But this year warranted more drastic measures.

So I pulled out my old juicer – honestly, a bit of an eyesore – and created a new home for it on the kitchen counter, where it could no longer be ignored.

Those who juice view it as a way to cleanse and detox the body.

“I just like the idea that I’m putting concentrated doses of vitamins and nutrients into my system,” said Method Juice Cafe co-owner, Nick Murto. “I try to drink a fresh juice every day, and I swear I feel better when I do.”

Murto didn’t start out as a “health addict.” In fact, he said, “I was eating all sorts of processed, artificial and less-than-healthy foods just a few short years ago. But something amazing happened when I tried a plant-based diet that incorporated a daily juice: I had more energy, I lost weight, and I just generally felt fantastic. After that, there was no going back.”

The most popular arguments for incorporating fresh juice into our diets are pretty convincing:

• Juicing helps our body absorb more of the nutrients from vegetables, more than we would if we ate them, because we tend to kill nutrients off when we cook them. (Possibly true.)

[Data supplied]

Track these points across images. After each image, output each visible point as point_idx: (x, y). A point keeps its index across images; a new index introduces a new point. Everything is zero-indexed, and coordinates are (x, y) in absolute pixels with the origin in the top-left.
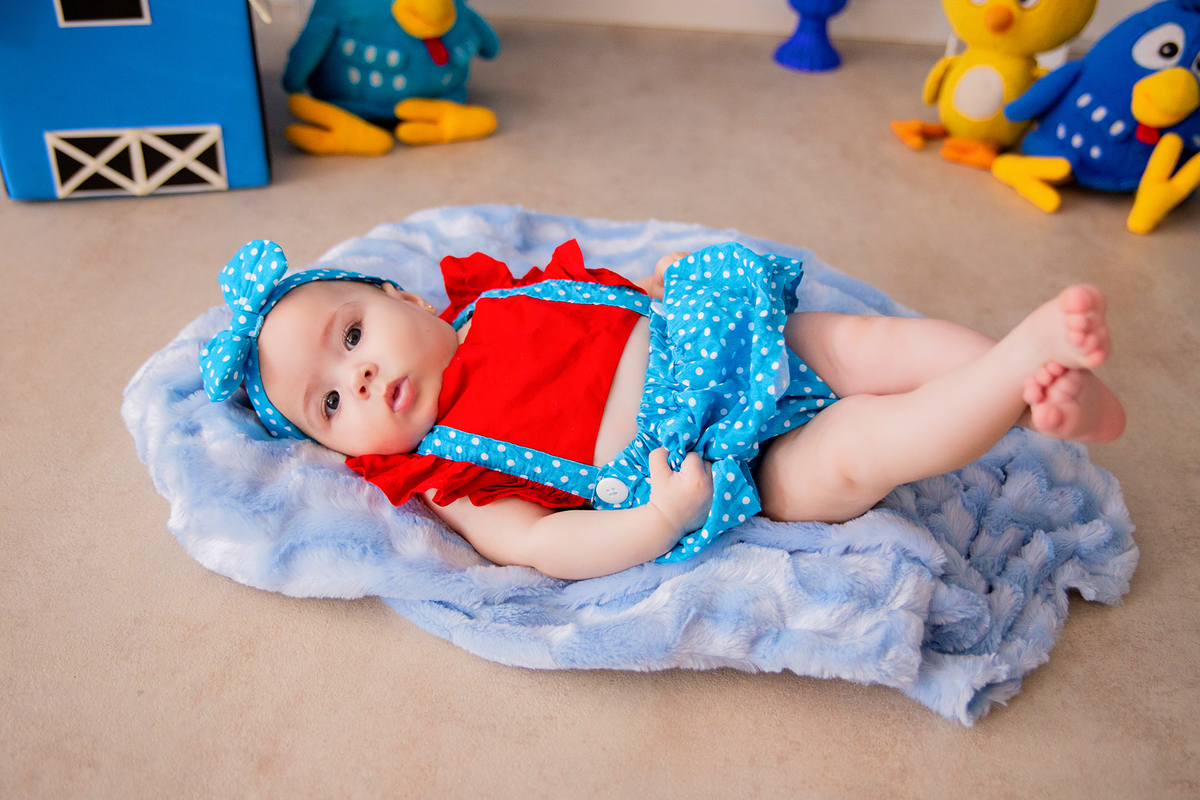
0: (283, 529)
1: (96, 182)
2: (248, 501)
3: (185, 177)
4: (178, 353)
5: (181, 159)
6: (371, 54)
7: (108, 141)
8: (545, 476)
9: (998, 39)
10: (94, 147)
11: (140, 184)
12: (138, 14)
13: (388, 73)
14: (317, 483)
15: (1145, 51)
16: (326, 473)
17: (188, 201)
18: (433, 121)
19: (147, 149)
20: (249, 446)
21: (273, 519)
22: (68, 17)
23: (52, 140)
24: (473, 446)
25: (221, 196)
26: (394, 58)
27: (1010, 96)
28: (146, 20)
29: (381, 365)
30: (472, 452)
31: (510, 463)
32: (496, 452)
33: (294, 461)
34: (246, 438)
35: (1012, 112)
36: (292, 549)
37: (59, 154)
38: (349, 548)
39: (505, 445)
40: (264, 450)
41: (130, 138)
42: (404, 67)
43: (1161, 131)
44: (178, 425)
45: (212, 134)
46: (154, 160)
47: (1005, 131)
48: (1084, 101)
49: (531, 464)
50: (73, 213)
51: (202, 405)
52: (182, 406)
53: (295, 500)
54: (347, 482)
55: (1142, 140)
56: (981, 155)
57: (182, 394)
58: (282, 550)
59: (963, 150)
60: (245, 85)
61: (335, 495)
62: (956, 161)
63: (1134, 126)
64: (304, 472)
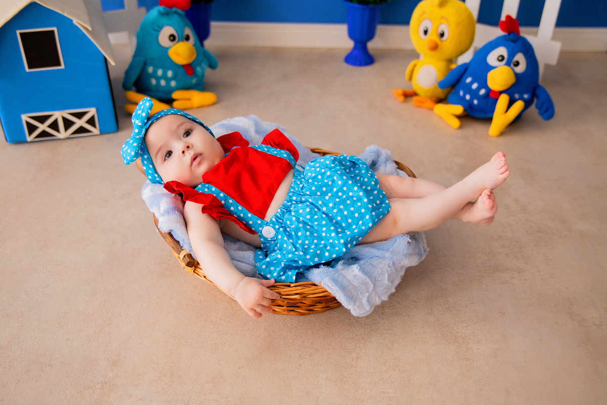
1: (44, 134)
3: (81, 130)
5: (79, 123)
6: (160, 72)
7: (48, 117)
8: (244, 218)
9: (433, 53)
10: (42, 119)
11: (63, 134)
12: (59, 64)
13: (168, 80)
15: (492, 59)
17: (83, 140)
18: (189, 99)
19: (64, 119)
22: (30, 67)
23: (25, 118)
24: (220, 196)
25: (96, 137)
26: (170, 74)
27: (440, 78)
28: (63, 67)
30: (219, 199)
35: (441, 85)
37: (28, 123)
39: (232, 200)
41: (58, 115)
42: (175, 77)
43: (500, 93)
45: (92, 111)
46: (68, 124)
47: (440, 93)
48: (469, 80)
49: (240, 212)
50: (34, 148)
55: (492, 96)
56: (429, 104)
59: (422, 102)
60: (105, 91)
62: (419, 107)
63: (489, 91)
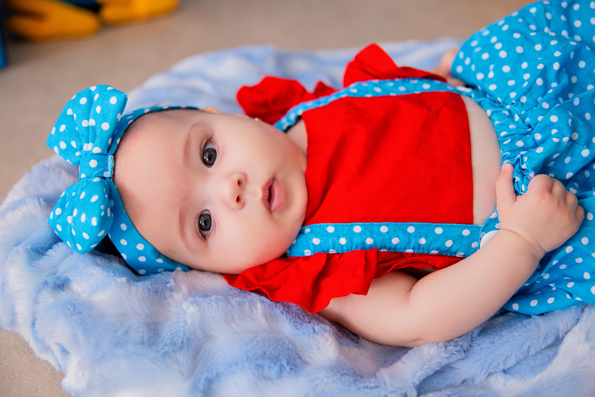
0: (194, 366)
2: (154, 344)
4: (19, 213)
8: (430, 245)
14: (214, 310)
16: (217, 299)
20: (133, 289)
21: (183, 358)
24: (356, 234)
29: (249, 172)
30: (357, 240)
31: (395, 241)
32: (380, 234)
33: (177, 296)
34: (128, 282)
36: (210, 382)
38: (266, 368)
39: (387, 225)
40: (149, 290)
44: (46, 283)
49: (416, 237)
51: (64, 258)
52: (44, 262)
53: (199, 333)
54: (240, 304)
57: (39, 251)
58: (201, 386)
61: (234, 320)
64: (195, 303)
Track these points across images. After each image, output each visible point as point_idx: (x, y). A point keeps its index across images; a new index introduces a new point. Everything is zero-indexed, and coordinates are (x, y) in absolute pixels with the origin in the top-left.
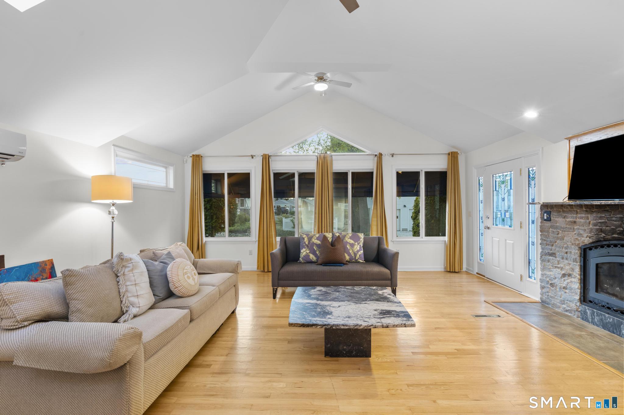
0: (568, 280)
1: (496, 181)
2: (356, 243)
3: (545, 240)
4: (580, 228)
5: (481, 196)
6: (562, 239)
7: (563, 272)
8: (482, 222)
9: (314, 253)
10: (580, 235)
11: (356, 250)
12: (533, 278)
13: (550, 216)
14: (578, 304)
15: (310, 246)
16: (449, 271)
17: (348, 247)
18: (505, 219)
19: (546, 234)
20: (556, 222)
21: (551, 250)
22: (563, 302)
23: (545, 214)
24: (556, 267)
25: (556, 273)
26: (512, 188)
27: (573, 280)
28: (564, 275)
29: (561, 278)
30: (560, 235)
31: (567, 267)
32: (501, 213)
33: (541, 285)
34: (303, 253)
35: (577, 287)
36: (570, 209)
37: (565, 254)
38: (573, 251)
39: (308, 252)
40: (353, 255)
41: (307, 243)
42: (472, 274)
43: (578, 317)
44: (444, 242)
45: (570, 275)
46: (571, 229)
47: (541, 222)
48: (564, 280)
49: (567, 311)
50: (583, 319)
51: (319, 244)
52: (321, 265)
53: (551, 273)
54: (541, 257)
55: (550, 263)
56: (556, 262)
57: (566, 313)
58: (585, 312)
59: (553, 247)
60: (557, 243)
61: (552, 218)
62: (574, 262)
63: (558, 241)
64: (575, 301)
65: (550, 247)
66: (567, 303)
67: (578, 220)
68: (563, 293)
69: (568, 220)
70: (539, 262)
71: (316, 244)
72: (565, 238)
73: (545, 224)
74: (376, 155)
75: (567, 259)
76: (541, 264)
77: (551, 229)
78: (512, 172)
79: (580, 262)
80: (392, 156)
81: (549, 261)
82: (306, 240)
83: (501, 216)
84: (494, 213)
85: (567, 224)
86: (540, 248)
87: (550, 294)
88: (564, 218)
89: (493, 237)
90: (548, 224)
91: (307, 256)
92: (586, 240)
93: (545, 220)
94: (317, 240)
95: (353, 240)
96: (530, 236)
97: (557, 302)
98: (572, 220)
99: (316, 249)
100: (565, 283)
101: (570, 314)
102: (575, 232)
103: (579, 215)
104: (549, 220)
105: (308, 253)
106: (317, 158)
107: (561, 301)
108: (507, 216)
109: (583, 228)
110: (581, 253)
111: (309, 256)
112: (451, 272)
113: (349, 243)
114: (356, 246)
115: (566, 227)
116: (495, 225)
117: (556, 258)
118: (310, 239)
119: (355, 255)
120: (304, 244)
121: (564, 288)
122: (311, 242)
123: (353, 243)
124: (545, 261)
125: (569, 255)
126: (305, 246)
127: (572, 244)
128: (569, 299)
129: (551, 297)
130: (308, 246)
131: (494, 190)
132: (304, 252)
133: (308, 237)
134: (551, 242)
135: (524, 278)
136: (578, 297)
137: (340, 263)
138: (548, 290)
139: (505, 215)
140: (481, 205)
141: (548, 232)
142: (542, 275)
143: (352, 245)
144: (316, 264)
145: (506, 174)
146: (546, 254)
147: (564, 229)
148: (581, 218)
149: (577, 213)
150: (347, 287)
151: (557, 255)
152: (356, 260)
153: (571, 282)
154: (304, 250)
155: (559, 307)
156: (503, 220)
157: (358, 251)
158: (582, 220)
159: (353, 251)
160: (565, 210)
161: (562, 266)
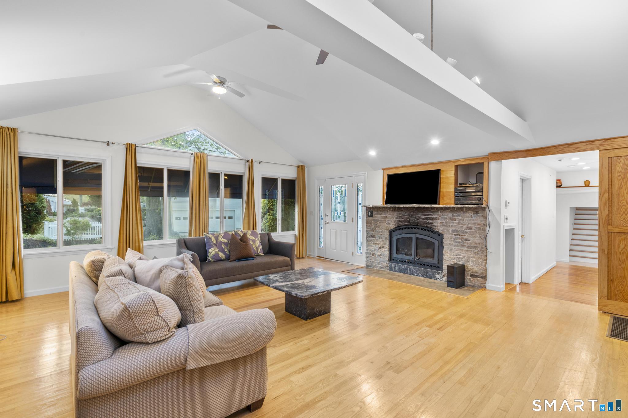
0: (382, 250)
1: (333, 191)
2: (257, 239)
3: (369, 228)
4: (389, 220)
5: (321, 200)
6: (379, 227)
7: (380, 246)
8: (322, 219)
9: (223, 251)
10: (389, 224)
11: (258, 245)
12: (360, 253)
13: (372, 214)
14: (388, 262)
15: (218, 245)
16: (299, 257)
17: (251, 243)
18: (341, 216)
19: (370, 224)
20: (376, 217)
21: (373, 234)
22: (379, 264)
23: (369, 213)
24: (375, 244)
25: (376, 247)
26: (346, 195)
27: (385, 249)
28: (380, 248)
29: (378, 250)
30: (378, 225)
31: (382, 243)
32: (338, 212)
33: (366, 256)
34: (211, 252)
35: (387, 253)
36: (384, 209)
37: (381, 236)
38: (385, 233)
39: (217, 250)
40: (256, 250)
41: (215, 242)
42: (313, 258)
43: (388, 270)
44: (294, 236)
45: (383, 247)
46: (384, 221)
47: (367, 218)
48: (380, 251)
49: (381, 268)
50: (390, 270)
51: (226, 242)
52: (235, 261)
53: (373, 248)
54: (366, 239)
55: (372, 242)
56: (376, 241)
57: (381, 269)
58: (391, 266)
59: (374, 232)
60: (376, 230)
61: (373, 215)
62: (386, 239)
63: (377, 228)
64: (386, 261)
65: (372, 233)
66: (382, 263)
67: (388, 216)
68: (379, 258)
69: (382, 216)
70: (365, 241)
71: (223, 243)
72: (381, 227)
73: (369, 219)
74: (248, 161)
75: (382, 238)
76: (366, 243)
77: (373, 222)
78: (346, 185)
79: (389, 239)
80: (260, 163)
81: (371, 241)
82: (213, 239)
83: (338, 214)
84: (332, 212)
85: (382, 218)
86: (366, 233)
87: (372, 260)
88: (381, 215)
89: (331, 230)
90: (371, 219)
91: (217, 254)
92: (392, 226)
93: (369, 216)
94: (224, 238)
95: (254, 237)
96: (358, 227)
97: (376, 264)
98: (385, 216)
99: (224, 248)
100: (381, 252)
101: (383, 270)
102: (386, 223)
103: (389, 213)
104: (371, 216)
105: (217, 252)
106: (194, 157)
107: (378, 263)
108: (342, 214)
109: (391, 220)
110: (389, 234)
111: (219, 254)
112: (301, 258)
113: (251, 240)
114: (257, 242)
115: (382, 220)
116: (332, 221)
117: (375, 238)
118: (217, 238)
119: (257, 249)
120: (212, 244)
121: (380, 255)
122: (218, 241)
123: (254, 239)
124: (369, 241)
125: (383, 236)
126: (214, 246)
127: (385, 230)
128: (383, 261)
129: (373, 262)
130: (216, 245)
131: (332, 196)
132: (213, 251)
133: (214, 236)
134: (373, 229)
135: (354, 254)
136: (387, 259)
137: (249, 257)
138: (371, 258)
139: (341, 214)
140: (321, 207)
141: (371, 223)
142: (367, 250)
143: (254, 241)
144: (230, 261)
145: (342, 186)
146: (370, 237)
147: (380, 221)
148: (390, 214)
149: (388, 212)
150: (289, 271)
151: (376, 237)
152: (258, 254)
153: (384, 251)
154: (213, 249)
155: (377, 267)
156: (339, 217)
157: (259, 246)
158: (390, 216)
159: (255, 246)
160: (381, 210)
161: (379, 242)
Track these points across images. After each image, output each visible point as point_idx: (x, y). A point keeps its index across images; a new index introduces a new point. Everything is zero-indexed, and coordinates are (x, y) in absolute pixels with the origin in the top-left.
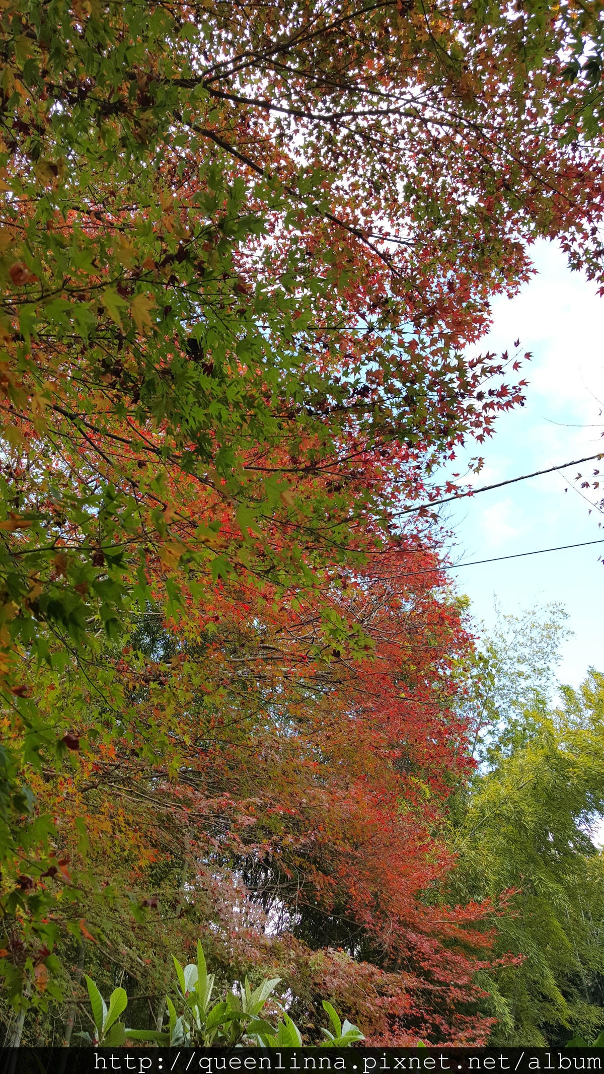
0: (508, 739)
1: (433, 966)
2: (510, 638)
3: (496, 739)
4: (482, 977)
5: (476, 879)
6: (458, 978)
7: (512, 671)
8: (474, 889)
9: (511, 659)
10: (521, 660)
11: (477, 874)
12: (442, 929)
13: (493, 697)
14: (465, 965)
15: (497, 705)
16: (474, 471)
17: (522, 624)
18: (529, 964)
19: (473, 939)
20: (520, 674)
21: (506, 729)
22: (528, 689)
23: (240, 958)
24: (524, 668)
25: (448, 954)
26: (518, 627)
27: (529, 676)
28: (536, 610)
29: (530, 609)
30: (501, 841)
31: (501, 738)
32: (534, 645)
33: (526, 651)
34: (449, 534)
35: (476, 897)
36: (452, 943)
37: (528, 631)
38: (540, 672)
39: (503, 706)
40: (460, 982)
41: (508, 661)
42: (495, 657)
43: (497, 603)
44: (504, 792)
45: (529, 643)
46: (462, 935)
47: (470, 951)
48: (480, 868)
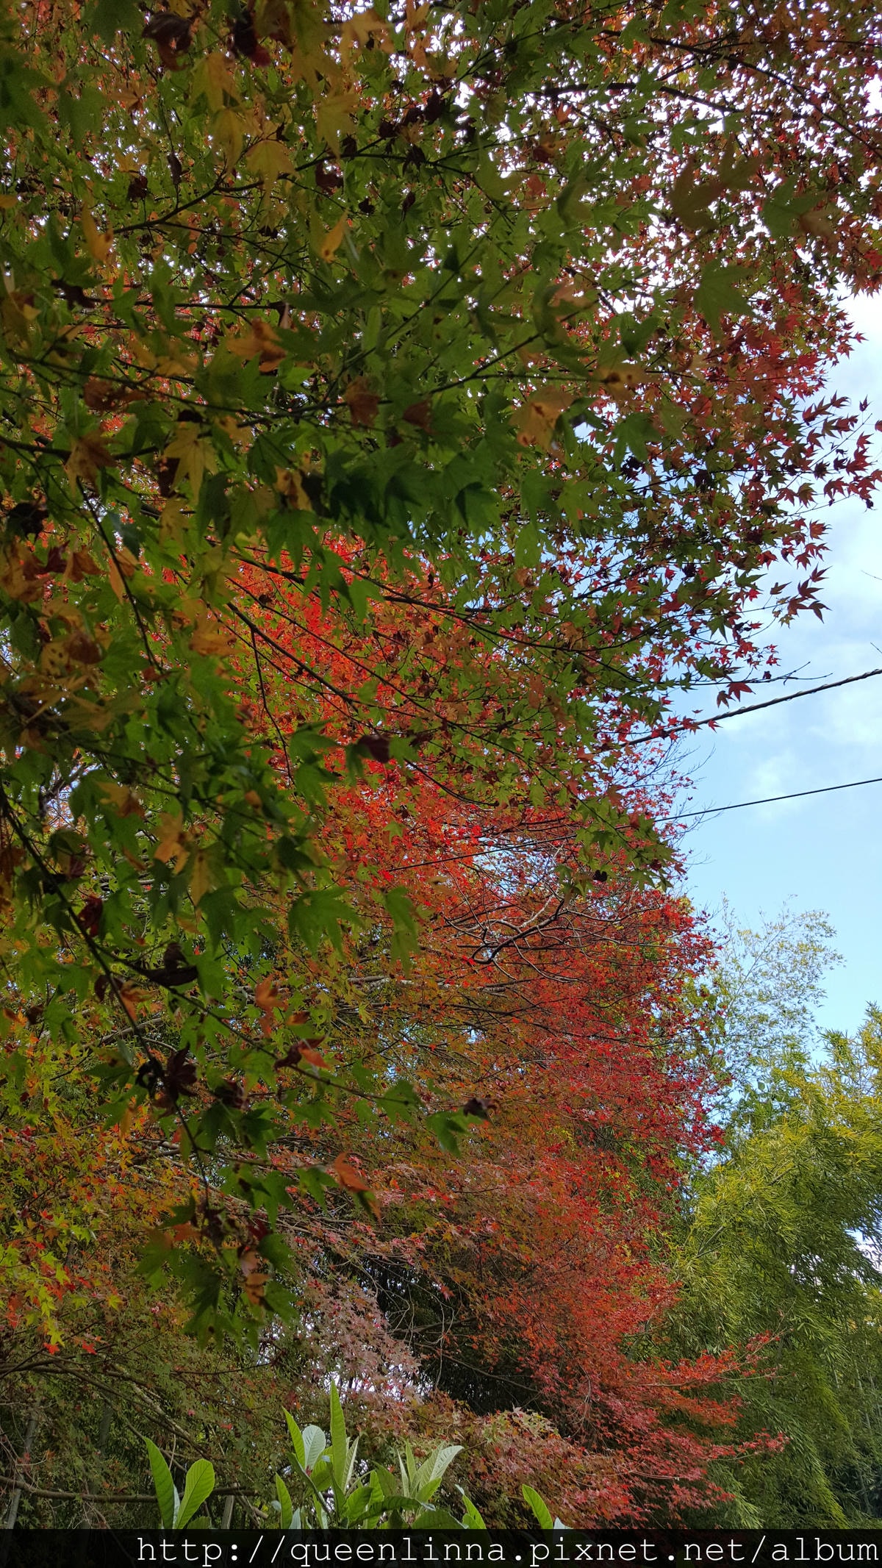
0: (746, 1116)
1: (648, 1453)
2: (747, 964)
3: (728, 1115)
4: (721, 1470)
5: (709, 1319)
6: (687, 1471)
7: (751, 1014)
8: (706, 1336)
9: (749, 995)
10: (764, 997)
11: (709, 1313)
12: (660, 1395)
13: (721, 1052)
14: (696, 1450)
15: (728, 1065)
16: (782, 620)
17: (765, 943)
18: (791, 1452)
19: (705, 1412)
20: (762, 1018)
21: (742, 1100)
22: (775, 1040)
23: (374, 1425)
24: (768, 1010)
25: (669, 1434)
26: (759, 948)
27: (776, 1022)
28: (787, 922)
29: (776, 921)
30: (742, 1265)
31: (735, 1114)
32: (783, 975)
33: (771, 984)
34: (685, 782)
35: (709, 1348)
36: (674, 1419)
37: (774, 954)
38: (791, 1016)
39: (738, 1066)
40: (690, 1477)
41: (745, 1000)
42: (725, 993)
43: (729, 911)
44: (749, 1188)
45: (775, 973)
46: (688, 1405)
47: (702, 1431)
48: (714, 1304)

[Problems and tasks]
a) Decide whether each statement below agrees with the text on juicing, answering yes or no and quoting the words of the text that settle it: (i) The writer gave the old juicer a place on the kitchen counter. (ii) Nick Murto was a health addict from the start. (iii) Murto says he tries to drink a fresh juice every week.
b) Copy the passage of the text on juicing that begins at the words "But this year" and stops after the words "detox the body.".
c) In the text on juicing, what position does Nick Murto hold at Method Juice Cafe?

[Outputs in order]
a)
(i) Yes: "created a new home for it on the kitchen counter, where it could no longer be ignored."
(ii) No: "Murto didn’t start out as a “health addict.”"
(iii) No: "I try to drink a fresh juice every day"

b)
But this year warranted more drastic measures.

So I pulled out my old juicer – honestly, a bit of an eyesore – and created a new home for it on the kitchen counter, where it could no longer be ignored.

Those who juice view it as a way to cleanse and detox the body.

c) He is a co-owner.